Goal of the exercise ▸ Down to the last line, repeat the data below exactly.

Dataset excerpt ▸
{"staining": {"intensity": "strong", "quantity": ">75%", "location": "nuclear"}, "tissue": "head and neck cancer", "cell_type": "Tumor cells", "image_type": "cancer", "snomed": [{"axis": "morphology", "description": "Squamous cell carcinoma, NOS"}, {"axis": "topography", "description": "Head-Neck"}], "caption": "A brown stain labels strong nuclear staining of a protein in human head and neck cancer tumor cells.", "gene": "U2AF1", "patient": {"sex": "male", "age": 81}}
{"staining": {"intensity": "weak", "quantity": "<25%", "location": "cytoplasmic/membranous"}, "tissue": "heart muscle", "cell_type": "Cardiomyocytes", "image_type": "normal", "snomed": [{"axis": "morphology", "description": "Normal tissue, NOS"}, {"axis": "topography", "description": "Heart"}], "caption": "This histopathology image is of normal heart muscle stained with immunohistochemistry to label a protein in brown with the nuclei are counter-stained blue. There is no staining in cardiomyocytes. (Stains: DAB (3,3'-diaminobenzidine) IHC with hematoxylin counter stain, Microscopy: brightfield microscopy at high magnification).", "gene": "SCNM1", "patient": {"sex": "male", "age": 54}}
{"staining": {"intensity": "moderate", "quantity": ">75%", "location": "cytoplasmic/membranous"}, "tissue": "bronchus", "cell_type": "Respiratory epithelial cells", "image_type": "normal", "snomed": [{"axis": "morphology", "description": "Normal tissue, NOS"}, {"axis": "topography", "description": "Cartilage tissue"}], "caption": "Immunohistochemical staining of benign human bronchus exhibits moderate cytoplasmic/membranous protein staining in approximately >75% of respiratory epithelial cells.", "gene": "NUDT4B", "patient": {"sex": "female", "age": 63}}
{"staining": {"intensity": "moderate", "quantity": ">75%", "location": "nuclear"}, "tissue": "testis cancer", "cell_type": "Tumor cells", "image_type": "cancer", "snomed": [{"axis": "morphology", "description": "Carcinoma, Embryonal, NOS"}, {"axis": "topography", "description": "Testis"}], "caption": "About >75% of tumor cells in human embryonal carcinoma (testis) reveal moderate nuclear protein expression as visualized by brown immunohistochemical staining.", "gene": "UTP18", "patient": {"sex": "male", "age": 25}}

Exercise output ▸
{"staining": {"intensity": "strong", "quantity": ">75%", "location": "nuclear"}, "tissue": "head and neck cancer", "cell_type": "Tumor cells", "image_type": "cancer", "snomed": [{"axis": "morphology", "description": "Squamous cell carcinoma, NOS"}, {"axis": "topography", "description": "Head-Neck"}], "caption": "A brown stain labels strong nuclear staining of a protein in human head and neck cancer tumor cells.", "gene": "U2AF1", "patient": {"sex": "male", "age": 81}}
{"staining": {"intensity": "weak", "quantity": "<25%", "location": "cytoplasmic/membranous"}, "tissue": "heart muscle", "cell_type": "Cardiomyocytes", "image_type": "normal", "snomed": [{"axis": "morphology", "description": "Normal tissue, NOS"}, {"axis": "topography", "description": "Heart"}], "caption": "This histopathology image is of normal heart muscle stained with immunohistochemistry to label a protein in brown with the nuclei are counter-stained blue. There is no staining in cardiomyocytes. (Stains: DAB (3,3'-diaminobenzidine) IHC with hematoxylin counter stain, Microscopy: brightfield microscopy at high magnification).", "gene": "SCNM1", "patient": {"sex": "male", "age": 54}}
{"staining": {"intensity": "moderate", "quantity": ">75%", "location": "cytoplasmic/membranous"}, "tissue": "bronchus", "cell_type": "Respiratory epithelial cells", "image_type": "normal", "snomed": [{"axis": "morphology", "description": "Normal tissue, NOS"}, {"axis": "topography", "description": "Cartilage tissue"}], "caption": "Immunohistochemical staining of benign human bronchus exhibits moderate cytoplasmic/membranous protein staining in approximately >75% of respiratory epithelial cells.", "gene": "NUDT4B", "patient": {"sex": "female", "age": 63}}
{"staining": {"intensity": "moderate", "quantity": ">75%", "location": "nuclear"}, "tissue": "testis cancer", "cell_type": "Tumor cells", "image_type": "cancer", "snomed": [{"axis": "morphology", "description": "Carcinoma, Embryonal, NOS"}, {"axis": "topography", "description": "Testis"}], "caption": "About >75% of tumor cells in human embryonal carcinoma (testis) reveal moderate nuclear protein expression as visualized by brown immunohistochemical staining.", "gene": "UTP18", "patient": {"sex": "male", "age": 25}}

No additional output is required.